There are some interesting details to be added about study 1. As the participants were untrained speakers who needed to pronounce different sentences giving them the tone of different emotions, it might be argued that the data cannot be precisely applied to real-life emotional prosody. However, the speakers were required to imagine themselves in situations in which they felt the emotions in question before voicing, which might have improved their performance enormously, but it remains speculative. In order to induce stress on the partcipants, a subpart of the Trier social stress test was used, in which the participant had to solve an arithmetic task, precisely counting back from 1022 in steps of 13. If an incorrect answer was given, the participant had to start again from 1022. The level of stressed was measured subjectively on a 0-15 scale. Some of the participants were not susceptible for priming as stress induction did not work in their cases. Their data was excluded from analysis.
As to the selection of test material, there were no prior guidelines of how emotional sentences had to be like pronounced by stressed versus non-stressed speakers. For that reason material was statistically classified based on 7 standard acoustical parameters, namely the mean, minimum and maximum of pitch, the mean, minimum and maximum of intensity as well as the mean of duration. Discussing acoustical information about the pitch parameter in study 1, it clearly showed that angry, fearful or happy utterances are characterized by higher pitch and louder voice. Sad expressions are pronounced using lower pitch, reduced volume and more slowly generally. Stressed speakers who expressed disgust, pleasant surprise or happiness were using a reduced pitch range.

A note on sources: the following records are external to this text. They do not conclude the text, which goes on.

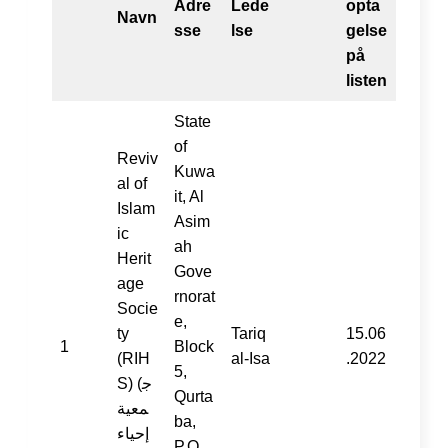
Adre
Lede
opta
Navn
sse
lse
gelse
på
listen
State
of
Reviv
Kuwa
al of
it, Al
Islam
Asim
ic
ah
Herit
Gove
age
rnorat
Socie
e,
ty
Tariq
15.06
1
Block
(RIH
al-Isa
.2022
5,
S) (ج
Qurta
معية
ba,
إحياء
P.O.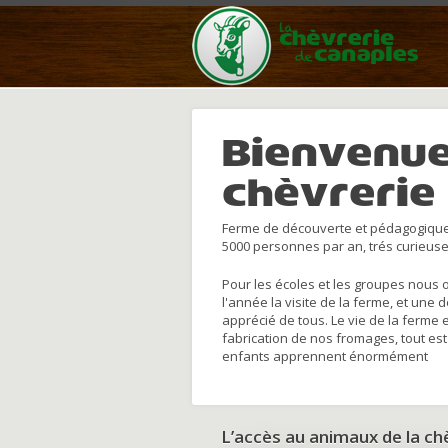
Bienvenue
chèvrerie
Ferme de découverte et pédagogique
5000 personnes par an, trés curieuse
Pour les écoles et les groupes nous 
l'année la visite de la ferme, et une 
apprécié de tous. Le vie de la ferme 
fabrication de nos fromages, tout est
enfants apprennent énormément
L’accès au animaux de la c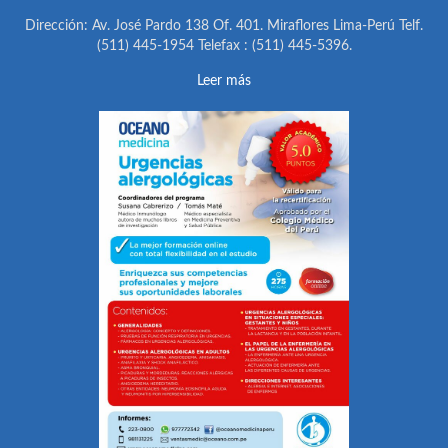
Dirección: Av. José Pardo 138 Of. 401. Miraflores Lima-Perú Telf.
(511) 445-1954 Telefax : (511) 445-5396.
Leer más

There are references to other studies which suggest that women, generalized, when speaking in stressful situations, are analysed to use lower pitch and intensity and do not use as much of their aerodynamic capacity as men. As in the present study 1 all of the participants were female due to a lack of male volunteers, and indeed for some of the emotions the stressed induced group tended to use smaller pitch. For improved future studies, it is suggested in study 1 to use different procedures in order to evoke emotions in participants and to try to balance the genders of the persons tested among male and female to get better data.
One of possible explanations for the observed phenomena is the assumption that stress disturbs the ability to control the vocal apparatus the way a speaker would do in a non-stress situation. According to the message and the context, we adjust our articulatory highly sophisticated mechanism and this procedure is affected easily by our emotional state and of course also the emotion we want to transport to the outside. This leads to various challenges concerning classification and speech recognition. All in one, the data collected in study 1 is supposed to provide an insight about how stress affects our en- and decoding abilities.